Induk organisasi olahraga pukul bulu itu menyebutkan, memang sudah waktunya pasangan peringkat ke-22 dunia itu mencicipi turnamen dengan level yang lebih tinggi, setelah mencatat empat kali juara turnamen bulu tangkis level BWF Tour Super 100, serta menjadi semifinalis di Syed Modi Super 300. "Sebenarnya hasil itu dilihat setengah tahun terakhir saja yang bagus, ya. Karena di awal tahun 2025, kami sempat dicoba di 300, di 500 tapi hasilnya kurang bagus, kan.

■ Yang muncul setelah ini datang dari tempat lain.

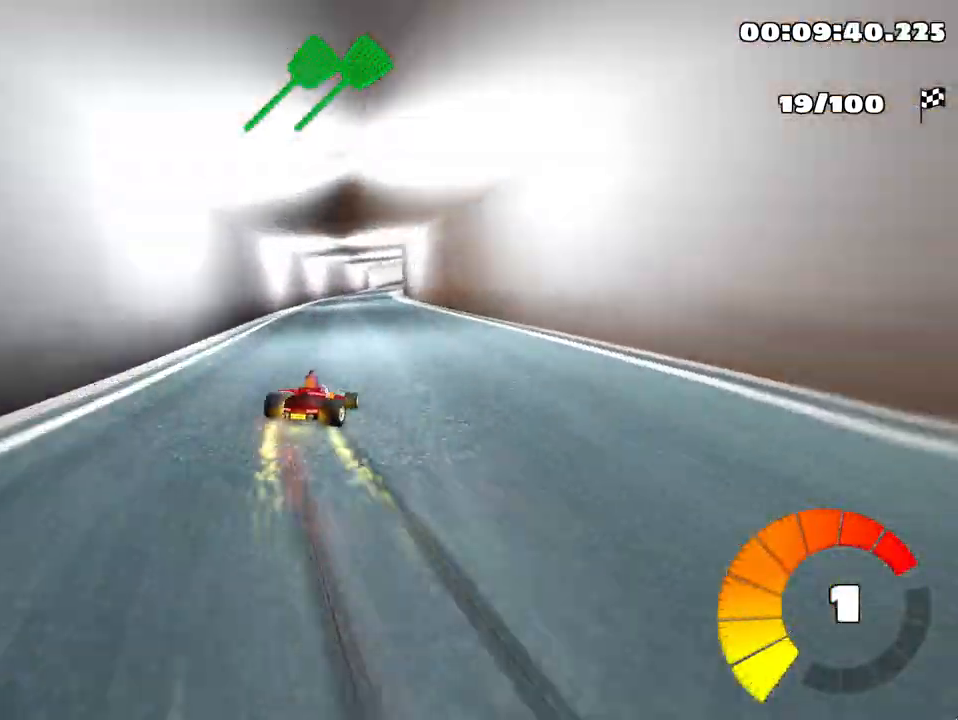
{"keys": ["left", "skid", "up"], "events": [[67, "left", "down"], [333, "left", "up"], [450, "left", "down"]]}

Itu juga sempat mengurangi kepercayaan diri," papar Faza.

"Kami stop pertandingan tiga bulan buat persiapan lalu disuruh turun level. Dari turnamen Super 100 itu kami coba buat membangun kepercayaan diri lagi. Alhamdulillah dapat beberapa gelar dan cukup berpengaruh positif pada keyakinan kami," lanjut Faza.

Pada kesempatan pertama merasakan turnamen Super 1000, Faza/Aisyah bertekad memberikan yang terbaik. Harapan mereka bisa menciptakan kejutan dengan mengalahkan unggulan-unggulan. "Tapi yang terpenting adalah bagaimana mengeluarkan permainan yang baik dan bagus," demikian Faza.